もちろん中古住宅に抵抗感を持つ方もいると思いますし、新築へのこだわりを否定するつもりはまったくありません。ただ、新築だと郊外に行かざるを得ない価格帯でも、中古住宅ならば利便性の高い都心部でフルリフォームされた戸建てが見つかることもある。人によっては、中古住宅に目を向ければより満足度の高い選択ができるはずです」
現在の買取対象は首都圏マンションに限っているが、いずれは戸建てや地方にも進出したいと語る。
「特に地方は少子高齢化や人口減少が著しく、経済の停滞は避けられません。将来的には、ビジネスを通じて改善の一助になりたいと思っています。たとえば地方公共団体と連携して町のグランドデザインを描き、子育て世帯が魅力を感じる町を作るなど、“コンテンツとしての街づくり”といった視点を含め、大きな可能性を感じています」
住宅がカジュアルに流通し、住むという体験と価値がコンテンツとしての意味をも持つとき、日本の新築神話は大きな転換点を迎えることになるかもしれない。

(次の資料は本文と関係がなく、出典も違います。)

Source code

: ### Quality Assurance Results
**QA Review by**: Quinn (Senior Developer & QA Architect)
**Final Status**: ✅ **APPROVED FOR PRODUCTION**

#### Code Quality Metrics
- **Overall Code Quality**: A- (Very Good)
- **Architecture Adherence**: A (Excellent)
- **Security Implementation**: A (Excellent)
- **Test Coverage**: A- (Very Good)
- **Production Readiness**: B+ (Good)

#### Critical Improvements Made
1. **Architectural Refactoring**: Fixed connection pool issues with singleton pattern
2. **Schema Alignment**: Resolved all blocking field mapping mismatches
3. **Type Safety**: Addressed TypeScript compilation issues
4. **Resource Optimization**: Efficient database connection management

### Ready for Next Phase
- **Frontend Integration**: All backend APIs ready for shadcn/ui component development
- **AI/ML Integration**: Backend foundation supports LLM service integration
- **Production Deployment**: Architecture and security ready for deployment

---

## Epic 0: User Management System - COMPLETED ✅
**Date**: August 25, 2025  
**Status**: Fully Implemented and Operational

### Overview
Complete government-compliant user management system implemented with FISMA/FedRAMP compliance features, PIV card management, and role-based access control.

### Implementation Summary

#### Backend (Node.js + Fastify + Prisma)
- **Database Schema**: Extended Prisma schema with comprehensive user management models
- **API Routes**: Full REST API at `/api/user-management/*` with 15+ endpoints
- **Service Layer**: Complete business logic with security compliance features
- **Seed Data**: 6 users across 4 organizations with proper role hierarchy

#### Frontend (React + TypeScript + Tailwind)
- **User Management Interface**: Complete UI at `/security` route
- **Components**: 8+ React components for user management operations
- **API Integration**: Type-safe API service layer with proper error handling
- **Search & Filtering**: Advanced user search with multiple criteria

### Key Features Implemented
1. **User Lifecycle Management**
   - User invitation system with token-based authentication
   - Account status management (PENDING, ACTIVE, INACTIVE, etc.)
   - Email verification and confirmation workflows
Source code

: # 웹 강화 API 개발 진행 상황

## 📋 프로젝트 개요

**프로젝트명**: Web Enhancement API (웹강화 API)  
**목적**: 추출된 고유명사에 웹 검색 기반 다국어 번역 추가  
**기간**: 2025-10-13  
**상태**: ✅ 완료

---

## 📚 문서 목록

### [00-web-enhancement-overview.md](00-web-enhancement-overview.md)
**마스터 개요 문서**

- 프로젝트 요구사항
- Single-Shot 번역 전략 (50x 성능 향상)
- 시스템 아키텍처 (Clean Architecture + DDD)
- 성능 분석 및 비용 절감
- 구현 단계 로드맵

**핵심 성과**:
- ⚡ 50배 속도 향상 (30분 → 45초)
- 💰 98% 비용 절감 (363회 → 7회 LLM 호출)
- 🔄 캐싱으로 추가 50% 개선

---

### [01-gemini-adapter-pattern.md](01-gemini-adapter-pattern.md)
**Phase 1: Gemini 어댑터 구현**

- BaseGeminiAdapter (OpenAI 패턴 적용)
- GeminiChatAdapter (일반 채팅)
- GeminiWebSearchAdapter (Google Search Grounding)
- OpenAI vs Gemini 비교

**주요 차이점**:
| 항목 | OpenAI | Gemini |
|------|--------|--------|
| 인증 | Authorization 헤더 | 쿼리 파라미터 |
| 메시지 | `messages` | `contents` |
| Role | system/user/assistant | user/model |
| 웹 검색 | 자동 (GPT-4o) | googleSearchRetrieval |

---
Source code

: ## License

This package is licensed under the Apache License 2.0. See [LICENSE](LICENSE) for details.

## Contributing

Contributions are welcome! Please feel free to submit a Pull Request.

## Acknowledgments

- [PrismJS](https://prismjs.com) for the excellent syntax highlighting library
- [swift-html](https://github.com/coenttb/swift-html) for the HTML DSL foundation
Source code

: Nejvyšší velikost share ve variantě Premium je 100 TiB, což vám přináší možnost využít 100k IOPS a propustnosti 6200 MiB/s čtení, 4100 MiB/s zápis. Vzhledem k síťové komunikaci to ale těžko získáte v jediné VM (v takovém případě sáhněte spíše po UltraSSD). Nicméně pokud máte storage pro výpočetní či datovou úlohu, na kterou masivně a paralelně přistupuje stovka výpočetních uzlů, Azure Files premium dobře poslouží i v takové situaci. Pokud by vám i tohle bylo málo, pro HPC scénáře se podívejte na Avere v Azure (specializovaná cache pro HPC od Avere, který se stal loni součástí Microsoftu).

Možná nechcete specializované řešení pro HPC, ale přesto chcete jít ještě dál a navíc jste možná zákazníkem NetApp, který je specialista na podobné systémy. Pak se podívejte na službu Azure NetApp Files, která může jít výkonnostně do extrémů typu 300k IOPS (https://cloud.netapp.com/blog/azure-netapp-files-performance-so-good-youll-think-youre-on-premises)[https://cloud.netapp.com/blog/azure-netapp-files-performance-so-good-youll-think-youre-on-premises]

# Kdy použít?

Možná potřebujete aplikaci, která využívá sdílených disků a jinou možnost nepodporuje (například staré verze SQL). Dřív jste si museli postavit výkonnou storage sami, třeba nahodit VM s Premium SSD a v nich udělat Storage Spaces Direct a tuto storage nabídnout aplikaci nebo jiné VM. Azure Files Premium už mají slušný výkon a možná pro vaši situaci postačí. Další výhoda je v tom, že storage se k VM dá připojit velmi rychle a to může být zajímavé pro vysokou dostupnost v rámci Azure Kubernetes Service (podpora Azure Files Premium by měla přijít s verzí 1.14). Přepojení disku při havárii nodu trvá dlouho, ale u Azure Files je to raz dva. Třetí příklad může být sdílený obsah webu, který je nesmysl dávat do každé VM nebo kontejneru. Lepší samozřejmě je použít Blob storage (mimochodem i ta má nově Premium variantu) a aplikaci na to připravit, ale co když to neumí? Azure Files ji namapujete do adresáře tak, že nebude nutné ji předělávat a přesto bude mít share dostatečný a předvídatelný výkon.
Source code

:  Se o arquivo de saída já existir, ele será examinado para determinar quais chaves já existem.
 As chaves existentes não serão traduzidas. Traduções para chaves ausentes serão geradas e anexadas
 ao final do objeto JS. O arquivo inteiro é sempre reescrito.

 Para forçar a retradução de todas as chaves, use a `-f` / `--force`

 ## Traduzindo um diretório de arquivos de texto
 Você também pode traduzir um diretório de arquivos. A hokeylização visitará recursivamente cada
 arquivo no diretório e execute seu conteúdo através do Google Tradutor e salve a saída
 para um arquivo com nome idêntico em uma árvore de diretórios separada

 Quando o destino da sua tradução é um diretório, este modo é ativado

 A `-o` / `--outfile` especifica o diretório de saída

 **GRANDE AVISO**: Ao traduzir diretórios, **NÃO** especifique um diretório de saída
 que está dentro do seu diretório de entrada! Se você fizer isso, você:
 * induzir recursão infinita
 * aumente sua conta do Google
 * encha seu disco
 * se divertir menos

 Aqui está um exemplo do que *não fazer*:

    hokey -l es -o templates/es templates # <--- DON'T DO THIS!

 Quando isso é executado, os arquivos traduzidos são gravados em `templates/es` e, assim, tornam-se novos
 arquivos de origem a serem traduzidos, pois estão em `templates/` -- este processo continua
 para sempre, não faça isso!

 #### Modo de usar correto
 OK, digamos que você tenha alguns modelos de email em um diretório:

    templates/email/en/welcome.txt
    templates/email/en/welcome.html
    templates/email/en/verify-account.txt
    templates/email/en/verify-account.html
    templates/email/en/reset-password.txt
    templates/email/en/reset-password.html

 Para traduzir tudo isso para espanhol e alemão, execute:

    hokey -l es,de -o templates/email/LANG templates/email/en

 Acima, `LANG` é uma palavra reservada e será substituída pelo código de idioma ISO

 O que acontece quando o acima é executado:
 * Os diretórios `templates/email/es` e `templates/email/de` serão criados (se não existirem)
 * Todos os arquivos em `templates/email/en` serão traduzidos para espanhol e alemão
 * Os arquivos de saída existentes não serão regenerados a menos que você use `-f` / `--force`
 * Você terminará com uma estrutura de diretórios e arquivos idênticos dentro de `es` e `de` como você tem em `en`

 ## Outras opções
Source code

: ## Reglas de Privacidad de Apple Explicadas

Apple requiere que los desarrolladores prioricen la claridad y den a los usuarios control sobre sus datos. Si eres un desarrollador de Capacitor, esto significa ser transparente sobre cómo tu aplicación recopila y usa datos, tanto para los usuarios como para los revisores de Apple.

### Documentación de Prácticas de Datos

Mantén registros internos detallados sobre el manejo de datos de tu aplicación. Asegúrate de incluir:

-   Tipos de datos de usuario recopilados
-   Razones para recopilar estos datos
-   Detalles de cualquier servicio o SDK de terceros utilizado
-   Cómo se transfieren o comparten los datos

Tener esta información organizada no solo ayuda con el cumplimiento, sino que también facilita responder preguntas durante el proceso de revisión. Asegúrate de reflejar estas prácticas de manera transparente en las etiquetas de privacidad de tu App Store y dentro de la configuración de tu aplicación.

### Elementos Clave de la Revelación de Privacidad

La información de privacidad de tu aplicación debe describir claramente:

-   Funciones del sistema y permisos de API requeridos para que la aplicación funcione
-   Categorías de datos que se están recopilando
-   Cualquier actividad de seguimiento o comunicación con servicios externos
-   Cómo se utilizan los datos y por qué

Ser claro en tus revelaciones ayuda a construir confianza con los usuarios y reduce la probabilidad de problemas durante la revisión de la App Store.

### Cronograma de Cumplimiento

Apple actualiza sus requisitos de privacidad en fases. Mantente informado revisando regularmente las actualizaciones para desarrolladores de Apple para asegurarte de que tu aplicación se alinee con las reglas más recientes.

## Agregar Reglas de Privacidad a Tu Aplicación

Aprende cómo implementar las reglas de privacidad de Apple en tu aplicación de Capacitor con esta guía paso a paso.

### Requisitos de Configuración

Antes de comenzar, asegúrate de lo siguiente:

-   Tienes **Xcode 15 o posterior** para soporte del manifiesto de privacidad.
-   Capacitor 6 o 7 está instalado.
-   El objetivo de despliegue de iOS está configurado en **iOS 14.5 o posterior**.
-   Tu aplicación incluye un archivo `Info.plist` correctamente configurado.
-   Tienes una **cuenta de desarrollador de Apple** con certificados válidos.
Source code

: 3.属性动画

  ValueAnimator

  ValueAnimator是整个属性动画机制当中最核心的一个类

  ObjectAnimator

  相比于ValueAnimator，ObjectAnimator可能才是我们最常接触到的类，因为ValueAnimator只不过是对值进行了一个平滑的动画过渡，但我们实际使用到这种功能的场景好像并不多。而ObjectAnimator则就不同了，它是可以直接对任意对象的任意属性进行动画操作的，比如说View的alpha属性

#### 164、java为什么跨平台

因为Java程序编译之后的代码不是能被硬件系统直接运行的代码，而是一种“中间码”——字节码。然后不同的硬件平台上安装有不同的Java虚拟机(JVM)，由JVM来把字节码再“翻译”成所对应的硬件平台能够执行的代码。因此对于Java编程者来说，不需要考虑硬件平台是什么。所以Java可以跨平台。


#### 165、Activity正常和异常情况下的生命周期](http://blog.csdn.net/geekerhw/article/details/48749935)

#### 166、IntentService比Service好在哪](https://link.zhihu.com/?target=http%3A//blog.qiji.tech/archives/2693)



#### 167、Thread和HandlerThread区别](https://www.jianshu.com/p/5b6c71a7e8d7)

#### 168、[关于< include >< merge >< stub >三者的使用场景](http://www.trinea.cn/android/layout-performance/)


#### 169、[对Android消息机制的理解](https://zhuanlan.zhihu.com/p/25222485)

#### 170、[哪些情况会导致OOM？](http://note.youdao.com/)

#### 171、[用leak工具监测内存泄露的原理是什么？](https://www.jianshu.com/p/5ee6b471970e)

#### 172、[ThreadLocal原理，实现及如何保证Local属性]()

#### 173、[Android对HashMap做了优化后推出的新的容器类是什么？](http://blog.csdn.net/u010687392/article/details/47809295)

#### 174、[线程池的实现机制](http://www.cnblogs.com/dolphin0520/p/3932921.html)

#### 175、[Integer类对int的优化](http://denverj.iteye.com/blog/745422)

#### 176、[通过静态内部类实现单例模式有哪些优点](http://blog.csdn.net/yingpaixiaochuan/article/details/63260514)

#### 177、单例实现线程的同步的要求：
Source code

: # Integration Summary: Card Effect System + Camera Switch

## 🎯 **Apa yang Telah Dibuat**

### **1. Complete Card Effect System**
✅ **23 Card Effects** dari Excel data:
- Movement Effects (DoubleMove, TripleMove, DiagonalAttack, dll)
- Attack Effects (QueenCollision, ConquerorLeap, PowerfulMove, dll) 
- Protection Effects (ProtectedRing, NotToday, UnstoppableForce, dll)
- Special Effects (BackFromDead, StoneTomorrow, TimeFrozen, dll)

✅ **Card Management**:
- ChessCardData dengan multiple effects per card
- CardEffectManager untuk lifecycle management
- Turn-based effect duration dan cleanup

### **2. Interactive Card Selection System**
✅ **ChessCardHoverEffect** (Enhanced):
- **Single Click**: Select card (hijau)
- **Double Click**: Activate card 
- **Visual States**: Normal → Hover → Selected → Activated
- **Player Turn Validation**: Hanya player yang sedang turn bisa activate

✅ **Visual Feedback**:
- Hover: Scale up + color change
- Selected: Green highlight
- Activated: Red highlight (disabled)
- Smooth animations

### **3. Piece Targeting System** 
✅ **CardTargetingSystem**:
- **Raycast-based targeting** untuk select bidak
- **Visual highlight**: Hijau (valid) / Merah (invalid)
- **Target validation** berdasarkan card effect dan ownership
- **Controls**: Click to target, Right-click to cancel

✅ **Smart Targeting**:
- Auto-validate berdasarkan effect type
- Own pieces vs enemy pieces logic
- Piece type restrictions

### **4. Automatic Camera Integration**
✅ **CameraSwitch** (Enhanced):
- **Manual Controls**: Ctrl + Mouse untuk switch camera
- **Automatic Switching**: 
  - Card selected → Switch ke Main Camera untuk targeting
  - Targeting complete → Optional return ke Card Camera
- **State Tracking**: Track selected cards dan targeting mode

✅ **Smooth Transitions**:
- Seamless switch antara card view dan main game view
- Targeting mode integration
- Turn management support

“両極端なコメント”も含めて全体を俯瞰することがイノベーションを生む
出口の見えない社会課題に悩まされる日本。解決策を作り上げていくのは、テクノロジーやスピード感を兼ね備えたまさに彼のような若い起業家たちに違いない。Forbes誌の「アジアを代表する30歳未満の30人」に選ばれた角氏のビジネスアイデアは、どのような視点から生まれてくるのだろうか。
「ビジネスでもプライベートでも偏見を持たずに物事の全体像を把握したうえで、意思決定したいと意識しています。
たとえば興味深いニュース記事を見つけたときは複数の媒体を横断するようにしています。特に注目するのは、記事に寄せられる“コメント”です。肯定的なコメントが多い媒体から、過激な批判コメントが集まる媒体まで幅広く見て回ると、世間の価値観の振れ幅は想像以上に広く、自分の価値観が絶対ではないとよくわかります。
また、多種多様な意見や情報をインプットすることは、イノベーションの可能性にもつながると期待しています。Uberなどの有名スタートアップでも、イノベーションは技術の先進性よりもむしろ既存技術同士の“意外な組み合わせ”で生まれました。私もスタートアップの起業家として、自分の知らない“意外性”を拒まない柔軟なマインドを持ち続けたいと思っています」
ニュースサイトやSNSで無数の情報が氾濫する現代。私たちは無意識に自分が好む情報にアクセスしがちで、気づかぬうちに価値観にバイアスがかかっているのかもしれない。「私たちのサービスも既存技術の組み合わせから生まれている」と俯瞰する角氏。ネットに溢れる“名もなき声”というビッグデータが柔軟なマインドにインプットされ、やがて新たな価値を生んでいくのだ。若きイノベーターが社会に向ける広い視点は、日々新たな価値を追い求めるビジネスパーソンにも大いに意味のあるものだろう。